Stoppard’s tone hardly lets up its teasing play throughout his work. Rosencrantz and Guildenstern Are Dead has no narrator, but Stoppard injects his breezy wittiness through the stretches of rapid-fire dialogue or the restless, sometimes nonsensical, prose.
The “retentive king” is a “royal retainer,” Guildenstern quips at one point in his conversation with Rosencrantz. They play the “game of questions” while they debrief their meeting with King Claudius.

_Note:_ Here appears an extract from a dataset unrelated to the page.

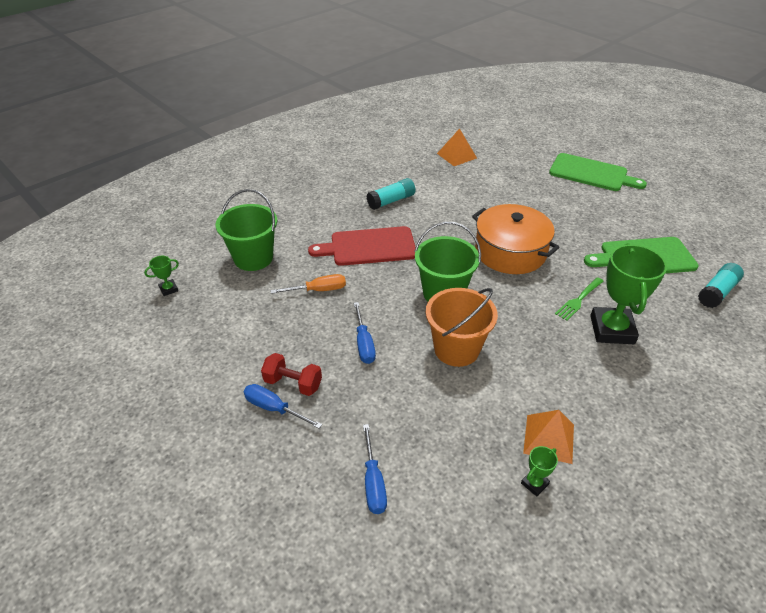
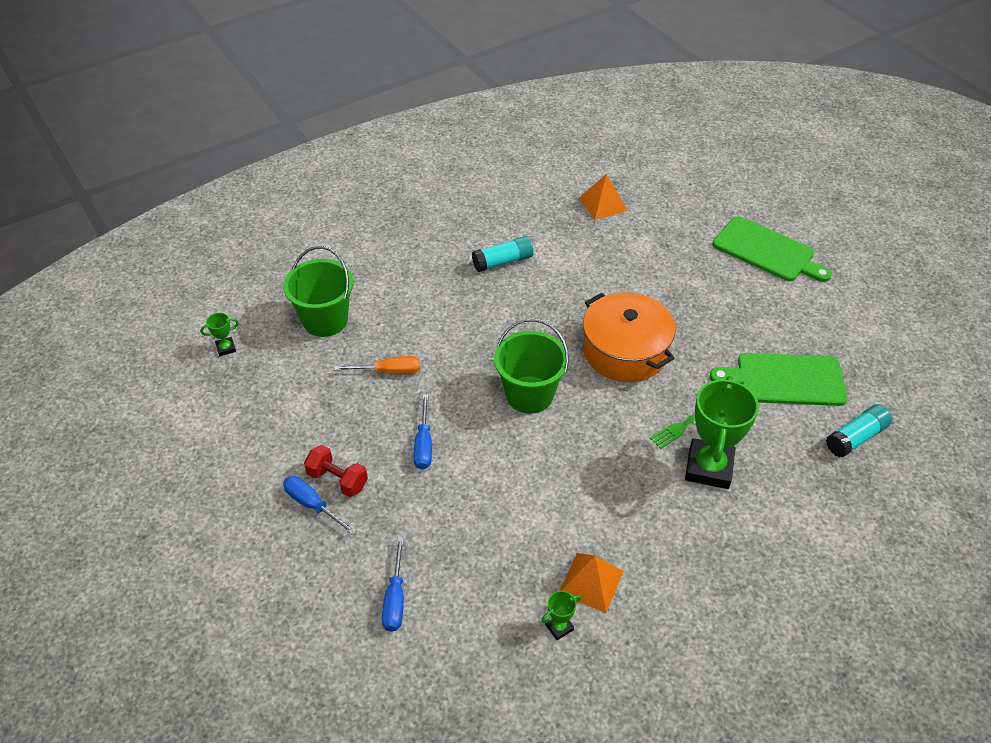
camera: 10 degrees right, 5 degrees up
(369, 247) = (460, 322): red cutting board -> none
(456, 349) = (523, 466): orange bucket -> none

Meanwhile, the Player riddles the work with innuendoes—“we’re inclusively players, sir”—and twisty bon mots. “Every exit” is an “entrance to somewhere else,” the Player tells Rosencrantz when they first meet, and reassures Guildenstern that “uncertainty is the normal state.” Through references to an external “logic” or “wheels” set in motion, the play itself seems to self-consciously accepts its own narrative fate. Stoppard himself—knowing and wry—seems to speak to the reader through the pages.
Rosencrantz and Guildenstern Are Dead supplements this self-knowledge with slapstick humor. The work supplies metaphysical meditations but, even more immediately, plenty of comic relief. Stage directions point to a fanciful theatricality by outlining exaggerated gestures and movements. The play’s clownishness announces itself from the pair’s opening coin flips in the first act:
Guil takes a third coin, spins it, catches it in his right hand, turns it over onto his left wrist, lobs it in the air, catches it with his left hand, raises his left leg, throws the coin up under it, catches it and turns it on the top of his head, where it sits.
Fixed to a storyline that is weighted with death, the work brings a lightheartedness that contrasts against its actual subject matter. Stoppard pairs the comedy of excess with sly consciousness, approaching the seriousness of mortal existence through humor.